DOCUMENT PASSAGE –
----
This format is written by the assembler and read by the loader.

<loader>= (U->) [D->]
static unsigned getword(FILE *fp);
void load_and_goXS(Machine m, FILE *loadfile) {
  unsigned LA, N, START;  
  unsigned i;
  LA = getword(loadfile);
  N  = getword(loadfile);
  for (i = 0; i < N; i++)
    m->MEM[validate(LA+i)] = getword(loadfile);
  START = getword(loadfile);
  interpretXS(m, START);
}

Here's the way we read words from the load file.

<loader>+= (U->) [<-D]
static unsigned getword(FILE *fp) {
  unsigned u;
  u = 0;
  u |= ((unsigned char) getc(fp)) <<  0;
  u |= ((unsigned char) getc(fp)) <<  8;
  u |= ((unsigned char) getc(fp)) << 16;
  u |= ((unsigned char) getc(fp)) << 24;
  return u;
}

Interpreter main program

<xs.m*>=
#include <stdio.h>
#include <stdlib.h>
<declarations for interpreter>
<memory validation>
<PC macros>
<fetch macro>
<procedure to compute address from mode>
<interpreter>
<loader>

main(int argc, char *argv[]) {
  FILE *loadfile;
  Machine m;
  <insist on progname loadfile>
  loadfile = fopen(argv[1], "r");
  <insist on non-NULL loadfile>
  m = (Machine) malloc(sizeof(*m));
  assert(m);
  load_and_go(m, loadfile);
}

<insist on progname loadfile>= (<-U)
----
DATASET EXTRACT –
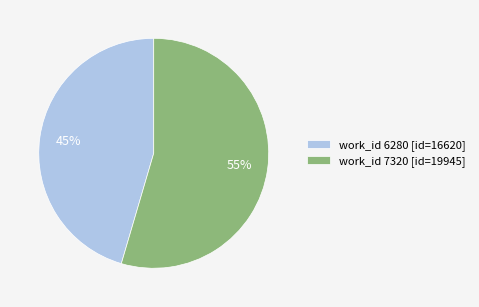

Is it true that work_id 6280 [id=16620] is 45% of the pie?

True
----
TASK REQUIREMENTS –
a) From the loader excerpt, extract everything from "<loader>= (U->) [D->]" down to "(i = 0; i < N; i++)".
b) Translate this sentence from the loader excerpt into Spanish: "This format is written by the assembler and read by the loader."
The material comes from a source separate from the loader excerpt.

SOLUTIONS IN ORDER –
a)
<loader>= (U->) [D->]
static unsigned getword(FILE *fp);
void load_and_goXS(Machine m, FILE *loadfile) {
  unsigned LA, N, START;  
  unsigned i;
  LA = getword(loadfile);
  N  = getword(loadfile);
  for (i = 0; i < N; i++)

b) Este formato lo escribe el ensamblador y lo lee el cargador.